-------- RECORDS FOR THIS EXERCISE --------
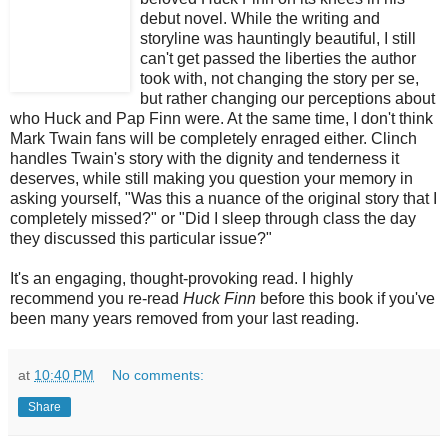
debut novel. While the writing and
storyline was hauntingly beautiful, I still
can't get passed the liberties the author
took with, not changing the story per se,
but rather changing our perceptions about
who Huck and Pap Finn were. At the same time, I don't think
Mark Twain fans will be completely enraged either. Clinch
handles Twain's story with the dignity and tenderness it
deserves, while still making you question your memory in
asking yourself, "Was this a nuance of the original story that I
completely missed?" or "Did I sleep through class the day
they discussed this particular issue?"
It's an engaging, thought-provoking read. I highly
recommend you re-read
Huck Finn
before this book if you've
been many years removed from your last reading.
at
10:40 PM
No comments:
Share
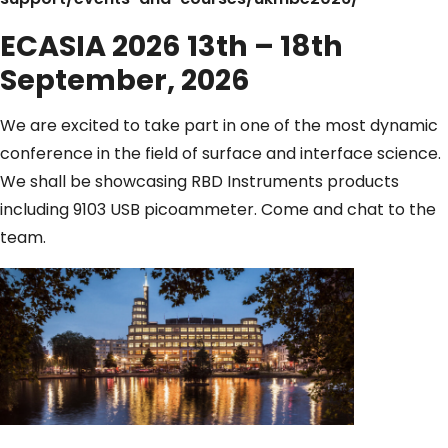
ECASIA 2026 13th – 18th
September, 2026
We are excited to take part in one of the most dynamic
conference in the field of surface and interface science.
We shall be showcasing RBD Instruments products
including 9103 USB picoammeter. Come and chat to the
team.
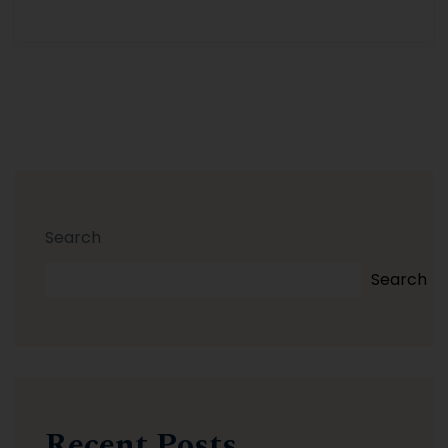
Search
Search
Recent Posts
--------
* WORK ORDER: Set down every line of text in the listing above word for word, and leave out the pictures.

* EXERCISE RESULT:
debut novel. While the writing and
storyline was hauntingly beautiful, I still
can't get passed the liberties the author
took with, not changing the story per se,
but rather changing our perceptions about
who Huck and Pap Finn were. At the same time, I don't think
Mark Twain fans will be completely enraged either. Clinch
handles Twain's story with the dignity and tenderness it
deserves, while still making you question your memory in
asking yourself, "Was this a nuance of the original story that I
completely missed?" or "Did I sleep through class the day
they discussed this particular issue?"
It's an engaging, thought-provoking read. I highly
recommend you re-read
Huck Finn
before this book if you've
been many years removed from your last reading.
at
10:40 PM
No comments:
Share
ECASIA 2026 13th – 18th
September, 2026
We are excited to take part in one of the most dynamic
conference in the field of surface and interface science.
We shall be showcasing RBD Instruments products
including 9103 USB picoammeter. Come and chat to the
team.
Search
Search
Recent Posts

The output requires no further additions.